* _ПРЕДЛОЖЕННЫЙ ОТРЫВОК_:
---+---
Джулиан Саймонс пишет о том успехе, который имела эта книга. Действительно, надо себе реально представить положение Англии 30-х годов, переживающей подъем чартизма и все трудности промышленной революции, чтобы по достоинству оценить то поистине революционизирующее значение, которое имела книга Карлейля.

Восстанавливая атмосферу Франции, Карлейль реально описал то, что марксизм назовет «революционной ситуацией»: неизбежность свержения монархии, неспособной управлять народом, который не желает жить по-старому. В результате многие современники Карлейля проводили вслед за ним «опасные параллели» между положением Франции в конце XVIII века и Англии в середине 30-х годов.

Книга Карлейля быстро приобрела статус классического исследования, влияние которого сказывается обычно на протяжении длительного времени. Диккенсовская «Повесть о двух городах» была написана более чем через 20 лет после выхода в свет «Французской революции» и под ее очевидным воздействием. Отличием позиции Карлейля и Диккенса оказался, как ни странно, больший исторический оптимизм Карлейля, его большая объективность. Во «Французской революции» автор возмущается, иронизирует, осуждает, но вместе с читателем переживает революцию как историческую неизбежность. Диккенс – почти искусственная беспристрастность. Диккенс видит в революции «возмездие» – и в этом смысле идет вслед за Карлейлем, но у Диккенса «кровавая кара» – это мрачный и вечный символ.

«История Французской революции» Карлейля была первым развернутым оправданием революции, написанным тогда, когда революция была еще в живой памяти современников, в этом непреходящее значение книги.

Помимо «Истории Французской революции», огромный общественный резонанс имели лекции Карлейля о героях и героическом, прочитанные им в 1840 году. И впоследствии именно эти лекции среди всех других произведений Карлейля вызывали наибольшие споры.

Карлейль выразил в них свой взгляд на историю, на роль личности в развитии человечества.

«Всемирная история, – пишет Карлейль, – история того, что человек совершил в этом мире, есть, по моему разумению, в сущности, история великих людей, потрудившихся здесь, на земле. Они, эти великие люди, были вождями человечества, образователями, образцами и, в широком смысле, творцами всего того, что вся масса людей вообще стремилась осуществить, чего она хотела достигнуть; все содеянное в этом мире представляет, в сущности, внешний материальный результат, практическую реализацию и воплощение мыслей, принадлежавших великим людям, посланным в этот мир».
---+---
* _ЗАДАНИЯ К УПРАЖНЕНИЮ_:
[a] В каком году, согласно отрывку о Карлейле, были прочитаны его лекции о героях и героическом?
[b] Перескажите, пожалуйста, кратко в виде списка абзац отрывка о Карлейле, начинающийся словами «Книга Карлейля быстро приобрела», сохранив его главные факты.
[c] Допишите следующую часть отрывка о Карлейле, начав сразу после его последнего предложения.
---+---
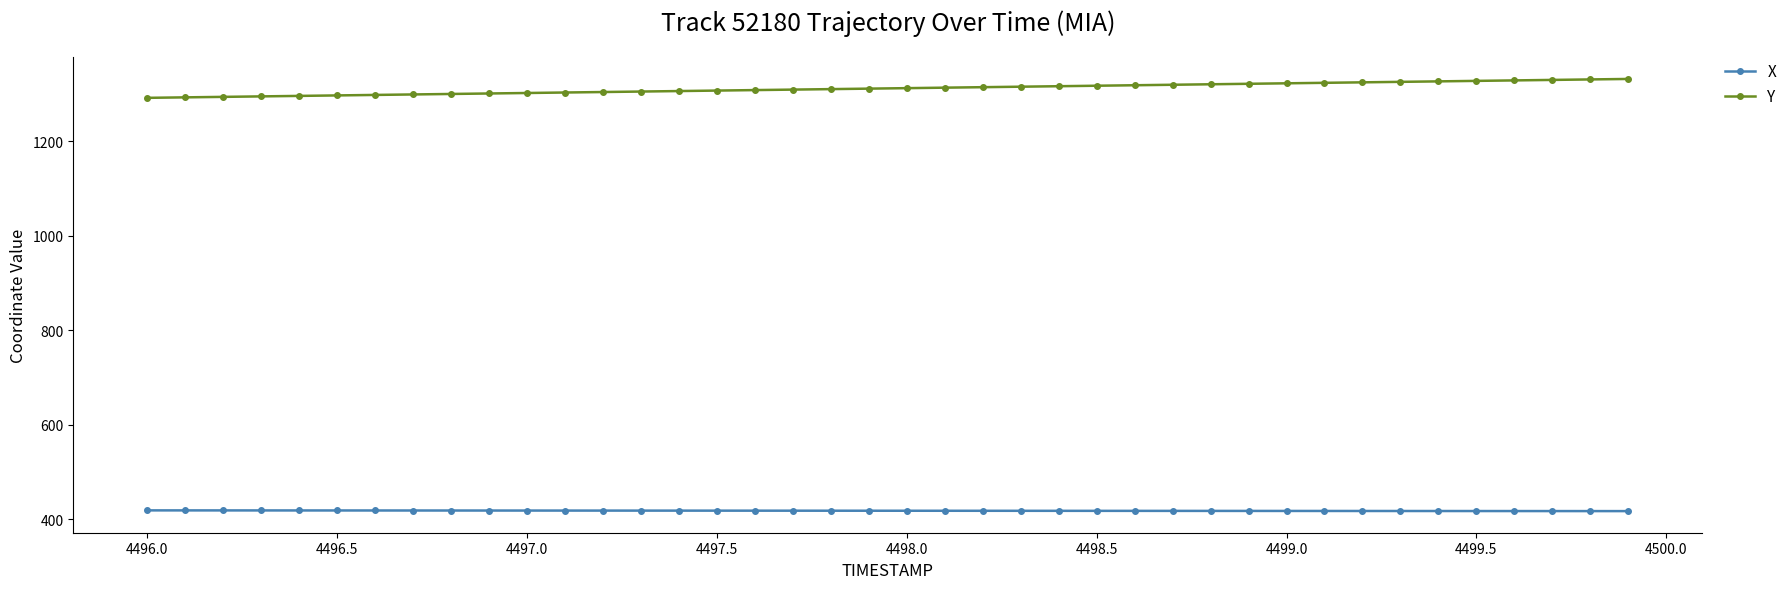

What is the lowest value of the X series?

417.2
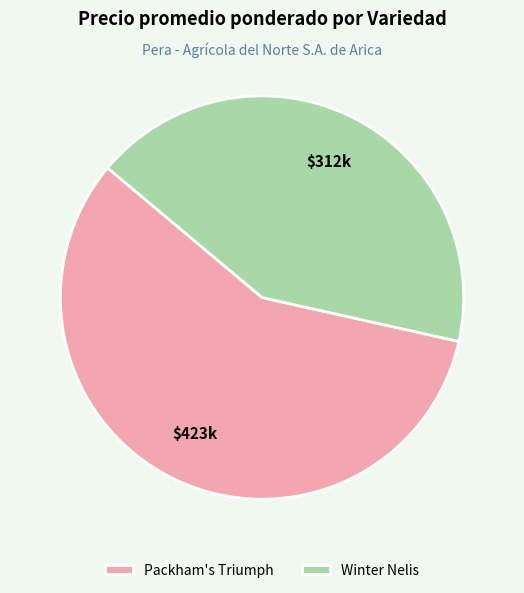

Is it true that Winter Nelis is 42% of the pie?

True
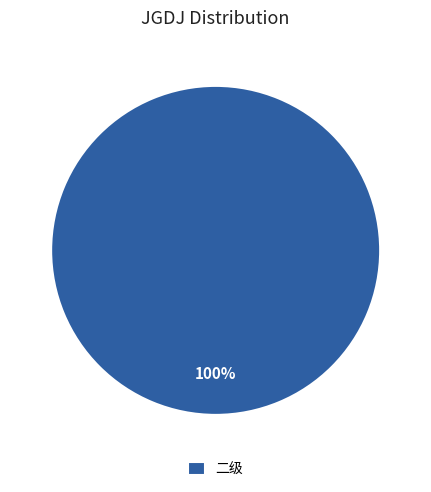

Count the number of slices in the pie.

1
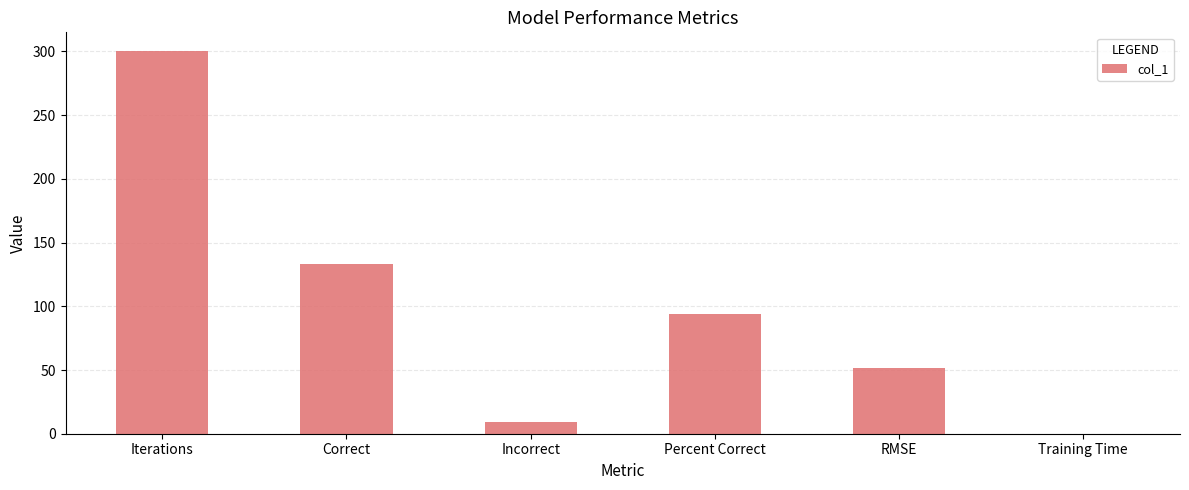

What is the sum of all values?

586.9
---+---
* _ПИСЬМЕННЫЕ ОТВЕТЫ_:
[a] В 1840 году.

[b]
- Книга Карлейля быстро стала классическим исследованием с длительным влиянием.
- «Повесть о двух городах» Диккенса написана более чем через 20 лет после выхода «Французской революции» и под ее очевидным воздействием.
- От Диккенса Карлейля отличают больший исторический оптимизм и большая объективность: он возмущается, иронизирует и осуждает, но вместе с читателем переживает революцию как историческую неизбежность.
- Диккенс почти искусственно беспристрастен. Вслед за Карлейлем он видит в революции «возмездие», но у него «кровавая кара» — мрачный и вечный символ.

[c]
Многие суждения и мысли Карлейля буржуазной историографией эксплуатировались именно потому, что их удавалось вначале упростить или просто исказить. И это относится больше всего к карлейлевскому понятию героя. Отметим в этой связи, что герой, по Карлейлю, – это прежде всего человек высшей нравственности, обладающий исключительной «искренностью», «оригинальностью» и «деятельностью». Придавая труду высшее, почти религиозное значение. Карлейль видит в подлинном герое человека постоянно трудящегося и деятельного. (Еще раньше в книге «Sartor Resartus» Карлейль говорил о «бессмысленности этого невозможного предписания „познай самого себя“, если только не переводить его в другое предписание, до некоторой степени возможное: „познай, что ты можешь сделать“. ) Чрезвычайно важна также искренность. („Кто высказывает то, что подлинно в нем заключается, – писал Карлейль в книге „Прошлое и настоящее“, – тот всегда найдет людей, чтобы слушать его, несмотря ни на какие затруднения“. ) Карлейль недвусмысленно говорит об общенациональном, народном значении подлинного героя, гения. „Великое дело для народа – обладать явственным голосом, обладать человеком, который мелодичным языком высказывает то, что чувствует народ в своем сердце. Италия, например, бедная Италия, лежит раздробленная на части, рассеянная; нет такого документа или договора, в котором она фигурировала бы как нечто иное; и однако благородная Италия – на самом деле единая Италия: она породила своего Данте, она может говорить!.. Народ, у которого есть Данте, объединен лучше и крепче, чем многие другие безгласные народы, хотя бы они и жили во внешнем политическом единстве“.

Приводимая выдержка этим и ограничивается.